SET PROBLEM A.
Reproduce part of the forum post, starting at "Somewhat interesting to" and ending at "CPU upon startup.".

PASSAGE.

Somewhat interesting to this, I have amanda doing a verify phase too. During
the verify phase (and while I was waiting for gmail to transmit this message,
it took 30 minutes before it showed up on the list) I noted that when
amrestore fired up, it, and its child tar were only taking about 20% of the
cpu between them, and that /dev/hdd was showing a pretty steady 55 to
75MB/sec being read. As to what this tells us, I'm not going to hazard a
guess because it wouldn't, this time of the night here in WV, USA, even be a
SWAG. Its coming up on 2am and the toothpicks holding my eyes open are
sagging badly, making creaking noises even.
>Have you tried previous version with the fair-fork patch ? It might be
> possible that your workload is sensible to the fork()'s child getting much
> CPU upon startup.
Willy, I think that patch went by, and was followed by the v2-rc2 so fast that
I never got a chance to try it with the v2-rc0 framework. So I believe the
answer there is probably no. I never saw a problem with the v2-rc0, but Ingo
shot me a message about it without enough detail that I could have tested for
it.

MATERIAL FOR THIS EXERCISE.
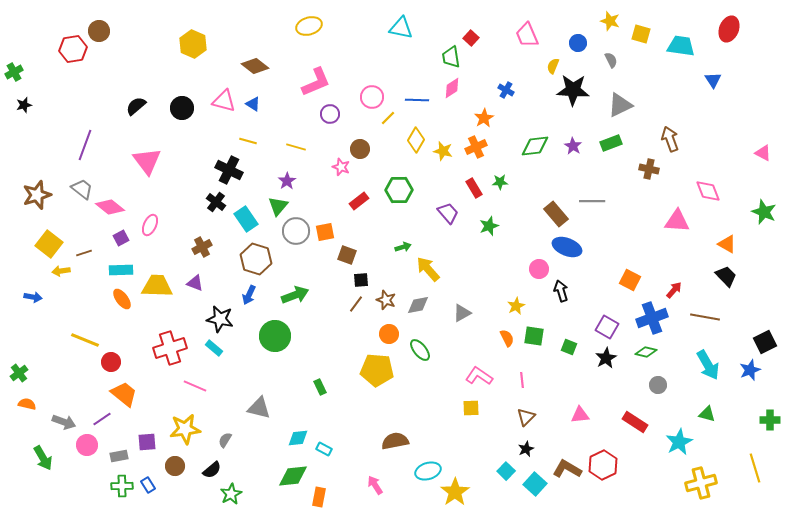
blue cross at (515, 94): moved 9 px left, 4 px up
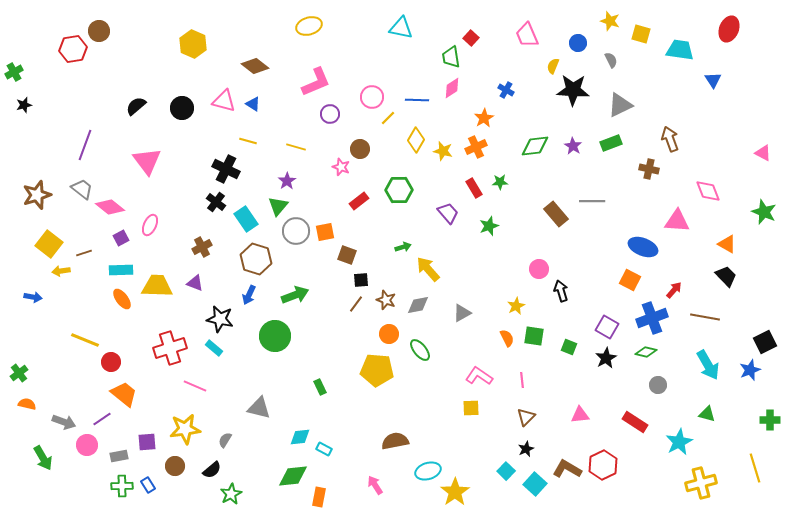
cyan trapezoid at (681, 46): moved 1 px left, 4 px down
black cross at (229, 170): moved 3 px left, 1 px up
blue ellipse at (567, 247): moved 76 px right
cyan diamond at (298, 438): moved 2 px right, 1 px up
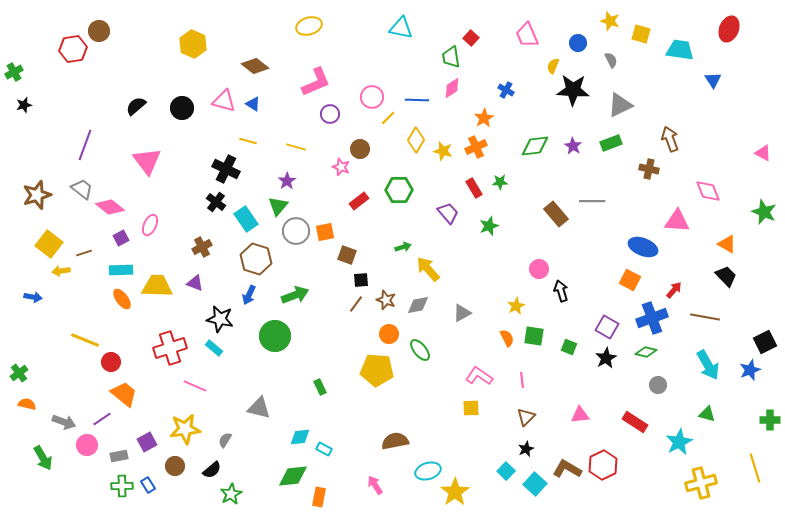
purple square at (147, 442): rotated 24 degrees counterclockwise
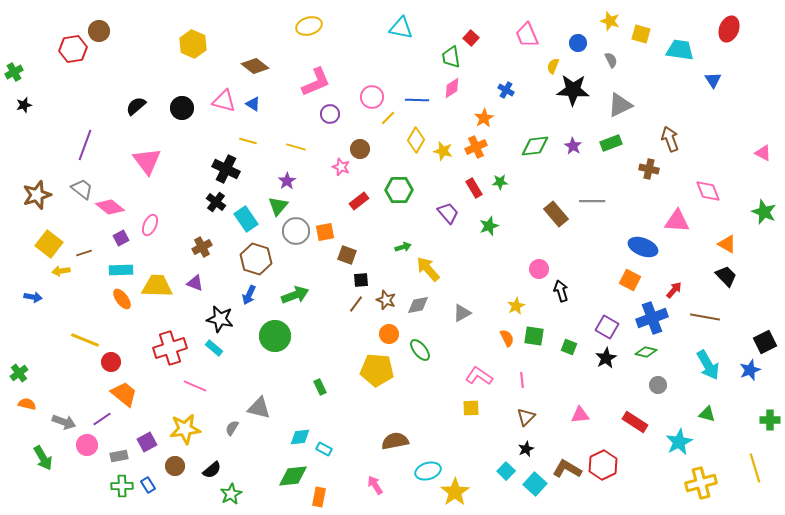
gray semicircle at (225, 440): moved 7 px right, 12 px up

SET PROBLEM B.
Render the entries as a JSON list of strings, one string per line with blank lines omitted, starting at the line that contains "purple square at" and ending with the final line of the entries. Leave the picture markers out of the list.

FULL OUTPUT A.
Somewhat interesting to this, I have amanda doing a verify phase too. During
the verify phase (and while I was waiting for gmail to transmit this message,
it took 30 minutes before it showed up on the list) I noted that when
amrestore fired up, it, and its child tar were only taking about 20% of the
cpu between them, and that /dev/hdd was showing a pretty steady 55 to
75MB/sec being read. As to what this tells us, I'm not going to hazard a
guess because it wouldn't, this time of the night here in WV, USA, even be a
SWAG. Its coming up on 2am and the toothpicks holding my eyes open are
sagging badly, making creaking noises even.
>Have you tried previous version with the fair-fork patch ? It might be
> possible that your workload is sensible to the fork()'s child getting much
> CPU upon startup.

FULL OUTPUT B.
[
  "purple square at (147, 442): rotated 24 degrees counterclockwise",
  "gray semicircle at (225, 440): moved 7 px right, 12 px up"
]